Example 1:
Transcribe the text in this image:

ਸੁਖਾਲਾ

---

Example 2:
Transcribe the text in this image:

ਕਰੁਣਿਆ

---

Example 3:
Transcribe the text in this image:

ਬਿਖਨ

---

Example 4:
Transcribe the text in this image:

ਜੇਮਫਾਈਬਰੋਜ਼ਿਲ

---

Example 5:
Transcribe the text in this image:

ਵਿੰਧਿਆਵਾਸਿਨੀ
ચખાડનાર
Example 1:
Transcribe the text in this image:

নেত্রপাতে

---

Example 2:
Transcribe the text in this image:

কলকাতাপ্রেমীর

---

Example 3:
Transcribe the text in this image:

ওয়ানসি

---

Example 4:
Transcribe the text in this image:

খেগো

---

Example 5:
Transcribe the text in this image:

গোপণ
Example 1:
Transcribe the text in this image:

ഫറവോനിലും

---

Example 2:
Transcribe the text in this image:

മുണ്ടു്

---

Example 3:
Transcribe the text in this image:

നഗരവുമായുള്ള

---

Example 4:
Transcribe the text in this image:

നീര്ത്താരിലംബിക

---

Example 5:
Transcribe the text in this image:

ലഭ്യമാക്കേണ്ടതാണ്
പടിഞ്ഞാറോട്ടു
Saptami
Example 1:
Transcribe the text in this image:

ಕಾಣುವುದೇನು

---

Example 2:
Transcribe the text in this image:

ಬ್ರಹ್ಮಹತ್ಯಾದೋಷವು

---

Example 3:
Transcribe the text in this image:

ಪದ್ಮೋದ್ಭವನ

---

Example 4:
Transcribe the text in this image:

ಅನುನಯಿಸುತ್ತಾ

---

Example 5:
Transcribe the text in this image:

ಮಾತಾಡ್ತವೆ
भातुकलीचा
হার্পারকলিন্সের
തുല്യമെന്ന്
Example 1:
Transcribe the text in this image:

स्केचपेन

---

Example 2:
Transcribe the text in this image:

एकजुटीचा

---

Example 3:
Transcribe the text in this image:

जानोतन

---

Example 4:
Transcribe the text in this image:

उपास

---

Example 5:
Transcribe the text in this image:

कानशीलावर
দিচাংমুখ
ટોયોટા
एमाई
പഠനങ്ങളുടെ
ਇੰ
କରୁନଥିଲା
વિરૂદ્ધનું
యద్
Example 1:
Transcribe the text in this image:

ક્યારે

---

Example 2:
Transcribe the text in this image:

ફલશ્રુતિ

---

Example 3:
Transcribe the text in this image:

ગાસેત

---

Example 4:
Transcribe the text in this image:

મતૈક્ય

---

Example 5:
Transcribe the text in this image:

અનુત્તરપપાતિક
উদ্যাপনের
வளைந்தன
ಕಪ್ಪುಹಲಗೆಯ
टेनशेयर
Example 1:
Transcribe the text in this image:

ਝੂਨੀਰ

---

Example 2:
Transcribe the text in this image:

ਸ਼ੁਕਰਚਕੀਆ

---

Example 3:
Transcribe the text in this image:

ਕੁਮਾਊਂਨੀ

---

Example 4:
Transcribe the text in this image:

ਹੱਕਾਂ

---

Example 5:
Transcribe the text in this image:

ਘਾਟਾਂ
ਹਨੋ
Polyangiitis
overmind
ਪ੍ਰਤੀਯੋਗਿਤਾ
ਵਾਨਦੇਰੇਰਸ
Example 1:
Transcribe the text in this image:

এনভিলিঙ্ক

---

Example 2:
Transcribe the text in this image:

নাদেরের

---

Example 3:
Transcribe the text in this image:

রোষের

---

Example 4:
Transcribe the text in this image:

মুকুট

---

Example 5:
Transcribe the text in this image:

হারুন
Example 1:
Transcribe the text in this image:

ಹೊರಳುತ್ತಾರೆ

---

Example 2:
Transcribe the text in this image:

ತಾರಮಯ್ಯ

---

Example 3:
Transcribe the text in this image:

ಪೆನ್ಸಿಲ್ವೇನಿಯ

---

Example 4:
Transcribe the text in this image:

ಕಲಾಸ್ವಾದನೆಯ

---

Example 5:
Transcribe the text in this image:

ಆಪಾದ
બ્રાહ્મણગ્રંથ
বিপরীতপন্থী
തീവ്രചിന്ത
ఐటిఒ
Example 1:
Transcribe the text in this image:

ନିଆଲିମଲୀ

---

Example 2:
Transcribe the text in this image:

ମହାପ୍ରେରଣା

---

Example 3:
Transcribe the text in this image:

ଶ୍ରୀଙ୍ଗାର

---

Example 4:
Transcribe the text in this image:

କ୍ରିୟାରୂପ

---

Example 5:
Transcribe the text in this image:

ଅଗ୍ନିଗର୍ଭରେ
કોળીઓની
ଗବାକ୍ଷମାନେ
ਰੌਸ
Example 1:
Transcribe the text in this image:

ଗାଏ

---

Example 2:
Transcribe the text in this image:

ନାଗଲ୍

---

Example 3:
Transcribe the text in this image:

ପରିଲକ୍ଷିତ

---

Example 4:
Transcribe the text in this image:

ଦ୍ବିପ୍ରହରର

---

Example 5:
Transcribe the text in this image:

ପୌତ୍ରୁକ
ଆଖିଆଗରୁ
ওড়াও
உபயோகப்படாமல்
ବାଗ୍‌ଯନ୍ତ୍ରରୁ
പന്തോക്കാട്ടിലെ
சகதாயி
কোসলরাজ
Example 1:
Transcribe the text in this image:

*Exercise requirements:*
The full set of entries has to be duplicated precisely.

*Reply to the exercise:*
Example 1:
Transcribe the text in this image:

ਸੁਖਾਲਾ

---

Example 2:
Transcribe the text in this image:

ਕਰੁਣਿਆ

---

Example 3:
Transcribe the text in this image:

ਬਿਖਨ

---

Example 4:
Transcribe the text in this image:

ਜੇਮਫਾਈਬਰੋਜ਼ਿਲ

---

Example 5:
Transcribe the text in this image:

ਵਿੰਧਿਆਵਾਸਿਨੀ
ચખાડનાર
Example 1:
Transcribe the text in this image:

নেত্রপাতে

---

Example 2:
Transcribe the text in this image:

কলকাতাপ্রেমীর

---

Example 3:
Transcribe the text in this image:

ওয়ানসি

---

Example 4:
Transcribe the text in this image:

খেগো

---

Example 5:
Transcribe the text in this image:

গোপণ
Example 1:
Transcribe the text in this image:

ഫറവോനിലും

---

Example 2:
Transcribe the text in this image:

മുണ്ടു്

---

Example 3:
Transcribe the text in this image:

നഗരവുമായുള്ള

---

Example 4:
Transcribe the text in this image:

നീര്ത്താരിലംബിക

---

Example 5:
Transcribe the text in this image:

ലഭ്യമാക്കേണ്ടതാണ്
പടിഞ്ഞാറോട്ടു
Saptami
Example 1:
Transcribe the text in this image:

ಕಾಣುವುದೇನು

---

Example 2:
Transcribe the text in this image:

ಬ್ರಹ್ಮಹತ್ಯಾದೋಷವು

---

Example 3:
Transcribe the text in this image:

ಪದ್ಮೋದ್ಭವನ

---

Example 4:
Transcribe the text in this image:

ಅನುನಯಿಸುತ್ತಾ

---

Example 5:
Transcribe the text in this image:

ಮಾತಾಡ್ತವೆ
भातुकलीचा
হার্পারকলিন্সের
തുല്യമെന്ന്
Example 1:
Transcribe the text in this image:

स्केचपेन

---

Example 2:
Transcribe the text in this image:

एकजुटीचा

---

Example 3:
Transcribe the text in this image:

जानोतन

---

Example 4:
Transcribe the text in this image:

उपास

---

Example 5:
Transcribe the text in this image:

कानशीलावर
দিচাংমুখ
ટોયોટા
एमाई
പഠനങ്ങളുടെ
ਇੰ
କରୁନଥିଲା
વિરૂદ્ધનું
యద్
Example 1:
Transcribe the text in this image:

ક્યારે

---

Example 2:
Transcribe the text in this image:

ફલશ્રુતિ

---

Example 3:
Transcribe the text in this image:

ગાસેત

---

Example 4:
Transcribe the text in this image:

મતૈક્ય

---

Example 5:
Transcribe the text in this image:

અનુત્તરપપાતિક
উদ্যাপনের
வளைந்தன
ಕಪ್ಪುಹಲಗೆಯ
टेनशेयर
Example 1:
Transcribe the text in this image:

ਝੂਨੀਰ

---

Example 2:
Transcribe the text in this image:

ਸ਼ੁਕਰਚਕੀਆ

---

Example 3:
Transcribe the text in this image:

ਕੁਮਾਊਂਨੀ

---

Example 4:
Transcribe the text in this image:

ਹੱਕਾਂ

---

Example 5:
Transcribe the text in this image:

ਘਾਟਾਂ
ਹਨੋ
Polyangiitis
overmind
ਪ੍ਰਤੀਯੋਗਿਤਾ
ਵਾਨਦੇਰੇਰਸ
Example 1:
Transcribe the text in this image:

এনভিলিঙ্ক

---

Example 2:
Transcribe the text in this image:

নাদেরের

---

Example 3:
Transcribe the text in this image:

রোষের

---

Example 4:
Transcribe the text in this image:

মুকুট

---

Example 5:
Transcribe the text in this image:

হারুন
Example 1:
Transcribe the text in this image:

ಹೊರಳುತ್ತಾರೆ

---

Example 2:
Transcribe the text in this image:

ತಾರಮಯ್ಯ

---

Example 3:
Transcribe the text in this image:

ಪೆನ್ಸಿಲ್ವೇನಿಯ

---

Example 4:
Transcribe the text in this image:

ಕಲಾಸ್ವಾದನೆಯ

---

Example 5:
Transcribe the text in this image:

ಆಪಾದ
બ્રાહ્મણગ્રંથ
বিপরীতপন্থী
തീവ്രചിന്ത
ఐటిఒ
Example 1:
Transcribe the text in this image:

ନିଆଲିମଲୀ

---

Example 2:
Transcribe the text in this image:

ମହାପ୍ରେରଣା

---

Example 3:
Transcribe the text in this image:

ଶ୍ରୀଙ୍ଗାର

---

Example 4:
Transcribe the text in this image:

କ୍ରିୟାରୂପ

---

Example 5:
Transcribe the text in this image:

ଅଗ୍ନିଗର୍ଭରେ
કોળીઓની
ଗବାକ୍ଷମାନେ
ਰੌਸ
Example 1:
Transcribe the text in this image:

ଗାଏ

---

Example 2:
Transcribe the text in this image:

ନାଗଲ୍

---

Example 3:
Transcribe the text in this image:

ପରିଲକ୍ଷିତ

---

Example 4:
Transcribe the text in this image:

ଦ୍ବିପ୍ରହରର

---

Example 5:
Transcribe the text in this image:

ପୌତ୍ରୁକ
ଆଖିଆଗରୁ
ওড়াও
உபயோகப்படாமல்
ବାଗ୍‌ଯନ୍ତ୍ରରୁ
പന്തോക്കാട്ടിലെ
சகதாயி
কোসলরাজ
Example 1:
Transcribe the text in this image:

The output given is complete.